* _What needs to be done_
The data below should be transcribed in full, with no picture included.

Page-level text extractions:

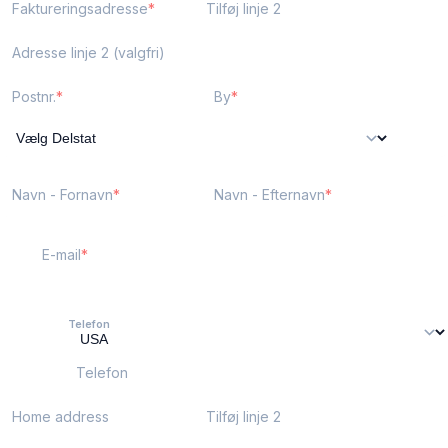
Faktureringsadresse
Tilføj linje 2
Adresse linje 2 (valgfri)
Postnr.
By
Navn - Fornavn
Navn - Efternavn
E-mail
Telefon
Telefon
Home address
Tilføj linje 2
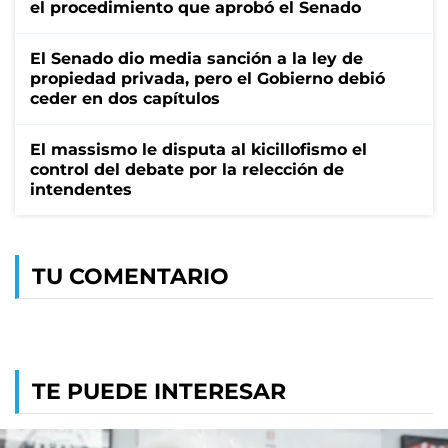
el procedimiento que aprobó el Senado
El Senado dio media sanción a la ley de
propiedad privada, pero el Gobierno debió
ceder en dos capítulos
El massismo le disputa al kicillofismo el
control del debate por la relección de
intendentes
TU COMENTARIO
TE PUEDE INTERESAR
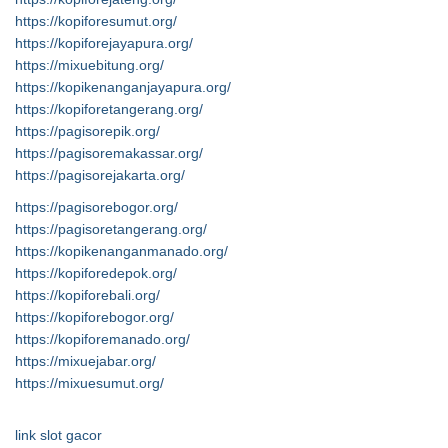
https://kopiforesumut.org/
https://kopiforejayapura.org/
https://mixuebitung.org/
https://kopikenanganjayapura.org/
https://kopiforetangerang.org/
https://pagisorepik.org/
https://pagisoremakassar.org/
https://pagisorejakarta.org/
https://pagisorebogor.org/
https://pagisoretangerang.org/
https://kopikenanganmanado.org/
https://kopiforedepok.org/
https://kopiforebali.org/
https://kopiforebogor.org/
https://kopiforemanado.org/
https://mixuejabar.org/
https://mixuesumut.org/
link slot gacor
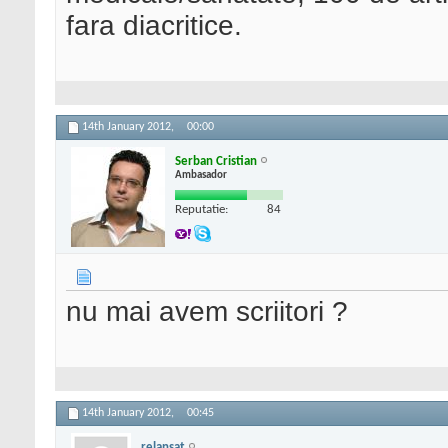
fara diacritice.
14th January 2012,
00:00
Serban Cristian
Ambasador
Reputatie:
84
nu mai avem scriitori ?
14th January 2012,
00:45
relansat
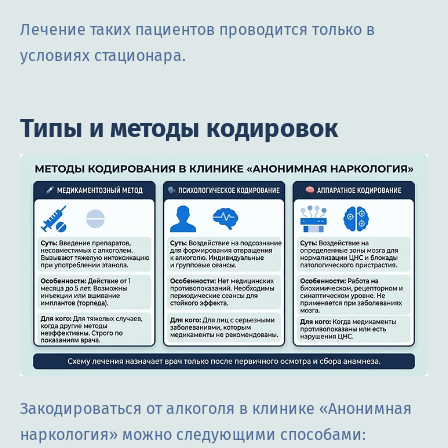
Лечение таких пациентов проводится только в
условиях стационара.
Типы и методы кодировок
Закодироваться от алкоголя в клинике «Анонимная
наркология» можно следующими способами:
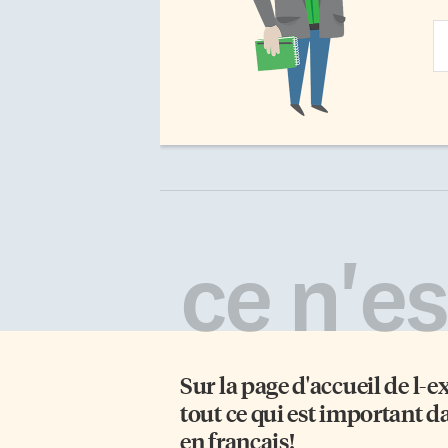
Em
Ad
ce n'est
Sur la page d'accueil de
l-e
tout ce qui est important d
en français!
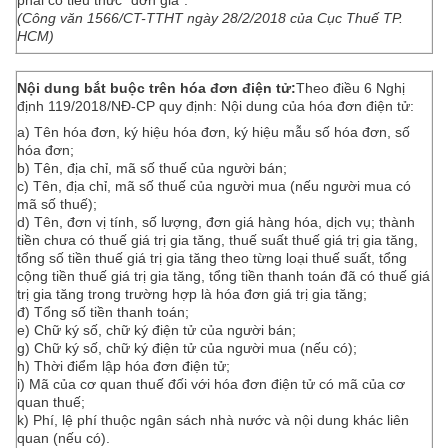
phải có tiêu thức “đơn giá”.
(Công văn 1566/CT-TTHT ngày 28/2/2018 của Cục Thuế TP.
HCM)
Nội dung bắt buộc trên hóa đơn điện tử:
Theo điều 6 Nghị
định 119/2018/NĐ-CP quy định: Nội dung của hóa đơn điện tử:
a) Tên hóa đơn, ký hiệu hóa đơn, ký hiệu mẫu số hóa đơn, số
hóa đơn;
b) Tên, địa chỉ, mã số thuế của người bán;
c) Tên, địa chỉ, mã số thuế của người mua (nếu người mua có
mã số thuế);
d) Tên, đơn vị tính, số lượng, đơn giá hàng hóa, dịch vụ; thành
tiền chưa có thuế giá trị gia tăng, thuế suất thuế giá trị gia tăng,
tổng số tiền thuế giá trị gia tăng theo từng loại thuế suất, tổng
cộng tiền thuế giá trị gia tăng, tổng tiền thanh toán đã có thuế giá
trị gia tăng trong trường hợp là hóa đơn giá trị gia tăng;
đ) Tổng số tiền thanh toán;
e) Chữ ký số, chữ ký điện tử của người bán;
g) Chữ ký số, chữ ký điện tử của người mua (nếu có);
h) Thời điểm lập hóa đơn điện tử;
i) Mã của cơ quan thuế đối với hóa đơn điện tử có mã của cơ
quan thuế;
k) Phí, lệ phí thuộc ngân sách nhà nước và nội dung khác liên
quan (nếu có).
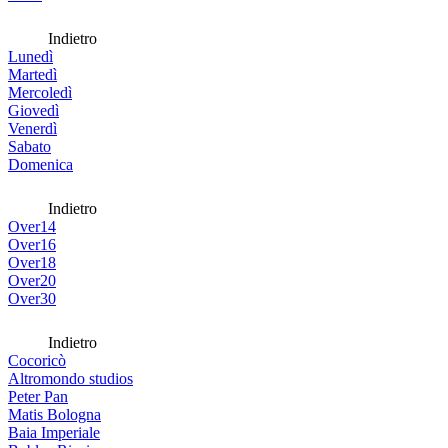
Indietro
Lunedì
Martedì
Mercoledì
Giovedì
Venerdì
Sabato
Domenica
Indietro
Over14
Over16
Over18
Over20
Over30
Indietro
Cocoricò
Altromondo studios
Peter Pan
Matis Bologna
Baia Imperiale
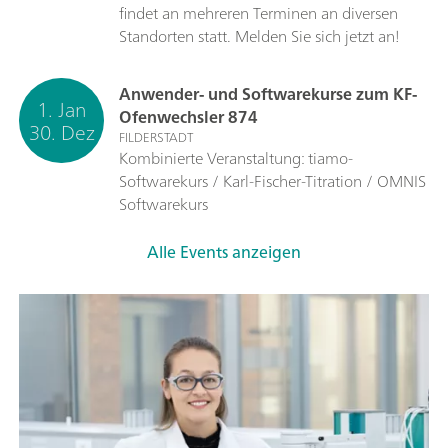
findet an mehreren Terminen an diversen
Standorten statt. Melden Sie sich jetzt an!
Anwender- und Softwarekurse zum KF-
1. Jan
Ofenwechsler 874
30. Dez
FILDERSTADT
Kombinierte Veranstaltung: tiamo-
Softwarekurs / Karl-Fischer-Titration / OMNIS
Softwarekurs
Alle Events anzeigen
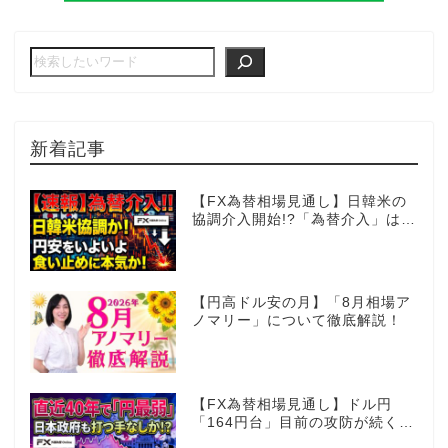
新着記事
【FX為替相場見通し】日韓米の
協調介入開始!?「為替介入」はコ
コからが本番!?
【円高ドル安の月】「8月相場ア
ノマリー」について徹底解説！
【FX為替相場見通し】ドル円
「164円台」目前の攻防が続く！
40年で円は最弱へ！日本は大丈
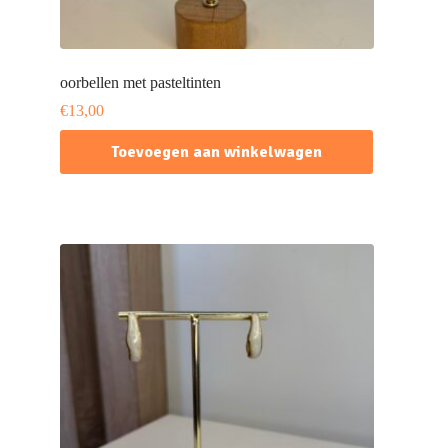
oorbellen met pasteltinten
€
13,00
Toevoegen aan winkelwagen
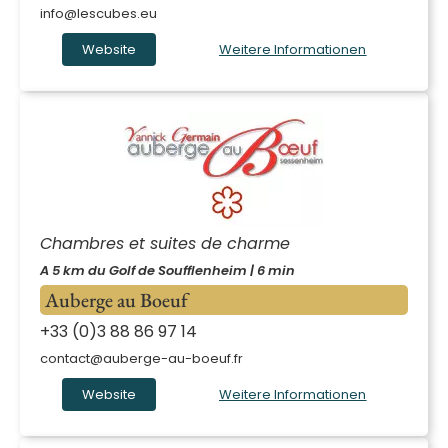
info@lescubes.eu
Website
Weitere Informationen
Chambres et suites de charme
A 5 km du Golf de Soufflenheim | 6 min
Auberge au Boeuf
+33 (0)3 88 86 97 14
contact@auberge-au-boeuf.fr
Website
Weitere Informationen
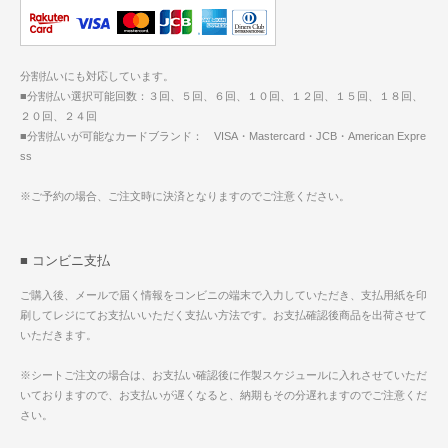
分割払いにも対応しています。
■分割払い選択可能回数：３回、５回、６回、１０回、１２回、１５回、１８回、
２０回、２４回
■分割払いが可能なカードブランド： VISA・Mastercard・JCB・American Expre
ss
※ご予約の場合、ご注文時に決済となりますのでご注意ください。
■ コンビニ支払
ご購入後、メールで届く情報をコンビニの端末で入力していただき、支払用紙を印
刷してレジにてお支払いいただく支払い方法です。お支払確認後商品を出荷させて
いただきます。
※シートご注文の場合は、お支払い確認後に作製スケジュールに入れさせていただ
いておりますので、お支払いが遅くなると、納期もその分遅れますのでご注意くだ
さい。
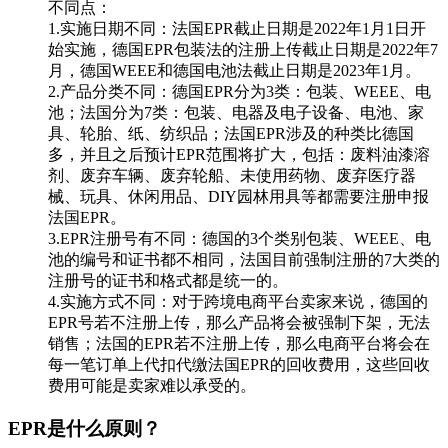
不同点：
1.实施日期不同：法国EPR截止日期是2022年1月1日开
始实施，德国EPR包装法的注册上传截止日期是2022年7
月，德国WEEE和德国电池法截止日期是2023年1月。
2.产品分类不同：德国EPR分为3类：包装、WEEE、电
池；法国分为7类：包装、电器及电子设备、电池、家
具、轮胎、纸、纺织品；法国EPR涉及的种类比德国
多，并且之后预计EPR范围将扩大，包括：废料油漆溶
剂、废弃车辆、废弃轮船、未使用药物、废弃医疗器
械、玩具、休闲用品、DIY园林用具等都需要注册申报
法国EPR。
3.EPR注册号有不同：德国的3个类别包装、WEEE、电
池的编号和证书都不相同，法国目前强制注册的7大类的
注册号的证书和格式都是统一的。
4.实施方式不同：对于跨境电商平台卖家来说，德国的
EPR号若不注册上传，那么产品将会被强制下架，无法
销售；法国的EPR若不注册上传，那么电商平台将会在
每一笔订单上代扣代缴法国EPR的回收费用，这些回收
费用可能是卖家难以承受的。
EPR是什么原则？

* _Response_
Faktureringsadresse
Tilføj linje 2
Adresse linje 2 (valgfri)
Postnr.
By
Navn - Fornavn
Navn - Efternavn
E-mail
Telefon
Telefon
Home address
Tilføj linje 2
el procedimiento que aprobó el Senado
El Senado dio media sanción a la ley de
propiedad privada, pero el Gobierno debió
ceder en dos capítulos
El massismo le disputa al kicillofismo el
control del debate por la relección de
intendentes
TU COMENTARIO
TE PUEDE INTERESAR
https://kopiforesumut.org/
https://kopiforejayapura.org/
https://mixuebitung.org/
https://kopikenanganjayapura.org/
https://kopiforetangerang.org/
https://pagisorepik.org/
https://pagisoremakassar.org/
https://pagisorejakarta.org/
https://pagisorebogor.org/
https://pagisoretangerang.org/
https://kopikenanganmanado.org/
https://kopiforedepok.org/
https://kopiforebali.org/
https://kopiforebogor.org/
https://kopiforemanado.org/
https://mixuejabar.org/
https://mixuesumut.org/
link slot gacor
fara diacritice.
14th January 2012,
00:00
Serban Cristian
Ambasador
Reputatie:
84
nu mai avem scriitori ?
14th January 2012,
00:45
relansat
Лечение таких пациентов проводится только в
условиях стационара.
Типы и методы кодировок
Закодироваться от алкоголя в клинике «Анонимная
наркология» можно следующими способами:
Em
Ad
ce n'est
Sur la page d'accueil de
l-e
tout ce qui est important d
en français!
phải có tiêu thức “đơn giá”.
(Công văn 1566/CT-TTHT ngày 28/2/2018 của Cục Thuế TP.
HCM)
Nội dung bắt buộc trên hóa đơn điện tử:
Theo điều 6 Nghị
định 119/2018/NĐ-CP quy định: Nội dung của hóa đơn điện tử:
a) Tên hóa đơn, ký hiệu hóa đơn, ký hiệu mẫu số hóa đơn, số
hóa đơn;
b) Tên, địa chỉ, mã số thuế của người bán;
c) Tên, địa chỉ, mã số thuế của người mua (nếu người mua có
mã số thuế);
d) Tên, đơn vị tính, số lượng, đơn giá hàng hóa, dịch vụ; thành
tiền chưa có thuế giá trị gia tăng, thuế suất thuế giá trị gia tăng,
tổng số tiền thuế giá trị gia tăng theo từng loại thuế suất, tổng
cộng tiền thuế giá trị gia tăng, tổng tiền thanh toán đã có thuế giá
trị gia tăng trong trường hợp là hóa đơn giá trị gia tăng;
đ) Tổng số tiền thanh toán;
e) Chữ ký số, chữ ký điện tử của người bán;
g) Chữ ký số, chữ ký điện tử của người mua (nếu có);
h) Thời điểm lập hóa đơn điện tử;
i) Mã của cơ quan thuế đối với hóa đơn điện tử có mã của cơ
quan thuế;
k) Phí, lệ phí thuộc ngân sách nhà nước và nội dung khác liên
quan (nếu có).
Indietro
Lunedì
Martedì
Mercoledì
Giovedì
Venerdì
Sabato
Domenica
Indietro
Over14
Over16
Over18
Over20
Over30
Indietro
Cocoricò
Altromondo studios
Peter Pan
Matis Bologna
Baia Imperiale
findet an mehreren Terminen an diversen
Standorten statt. Melden Sie sich jetzt an!
Anwender- und Softwarekurse zum KF-
1. Jan
Ofenwechsler 874
30. Dez
FILDERSTADT
Kombinierte Veranstaltung: tiamo-
Softwarekurs / Karl-Fischer-Titration / OMNIS
Softwarekurs
Alle Events anzeigen
新着記事
【FX為替相場見通し】日韓米の
協調介入開始!?「為替介入」はコ
コからが本番!?
【円高ドル安の月】「8月相場ア
ノマリー」について徹底解説！
【FX為替相場見通し】ドル円
「164円台」目前の攻防が続く！
40年で円は最弱へ！日本は大丈
oorbellen met pasteltinten
€
13,00
Toevoegen aan winkelwagen
info@lescubes.eu
Website
Weitere Informationen
Chambres et suites de charme
A 5 km du Golf de Soufflenheim | 6 min
Auberge au Boeuf
+33 (0)3 88 86 97 14
contact@auberge-au-boeuf.fr
Website
Weitere Informationen
分割払いにも対応しています。
■分割払い選択可能回数：３回、５回、６回、１０回、１２回、１５回、１８回、
２０回、２４回
■分割払いが可能なカードブランド： VISA・Mastercard・JCB・American Expre
ss
※ご予約の場合、ご注文時に決済となりますのでご注意ください。
■ コンビニ支払
ご購入後、メールで届く情報をコンビニの端末で入力していただき、支払用紙を印
刷してレジにてお支払いいただく支払い方法です。お支払確認後商品を出荷させて
いただきます。
※シートご注文の場合は、お支払い確認後に作製スケジュールに入れさせていただ
いておりますので、お支払いが遅くなると、納期もその分遅れますのでご注意くだ
さい。
不同点：
1.实施日期不同：法国EPR截止日期是2022年1月1日开
始实施，德国EPR包装法的注册上传截止日期是2022年7
月，德国WEEE和德国电池法截止日期是2023年1月。
2.产品分类不同：德国EPR分为3类：包装、WEEE、电
池；法国分为7类：包装、电器及电子设备、电池、家
具、轮胎、纸、纺织品；法国EPR涉及的种类比德国
多，并且之后预计EPR范围将扩大，包括：废料油漆溶
剂、废弃车辆、废弃轮船、未使用药物、废弃医疗器
械、玩具、休闲用品、DIY园林用具等都需要注册申报
法国EPR。
3.EPR注册号有不同：德国的3个类别包装、WEEE、电
池的编号和证书都不相同，法国目前强制注册的7大类的
注册号的证书和格式都是统一的。
4.实施方式不同：对于跨境电商平台卖家来说，德国的
EPR号若不注册上传，那么产品将会被强制下架，无法
销售；法国的EPR若不注册上传，那么电商平台将会在
每一笔订单上代扣代缴法国EPR的回收费用，这些回收
费用可能是卖家难以承受的。
EPR是什么原则？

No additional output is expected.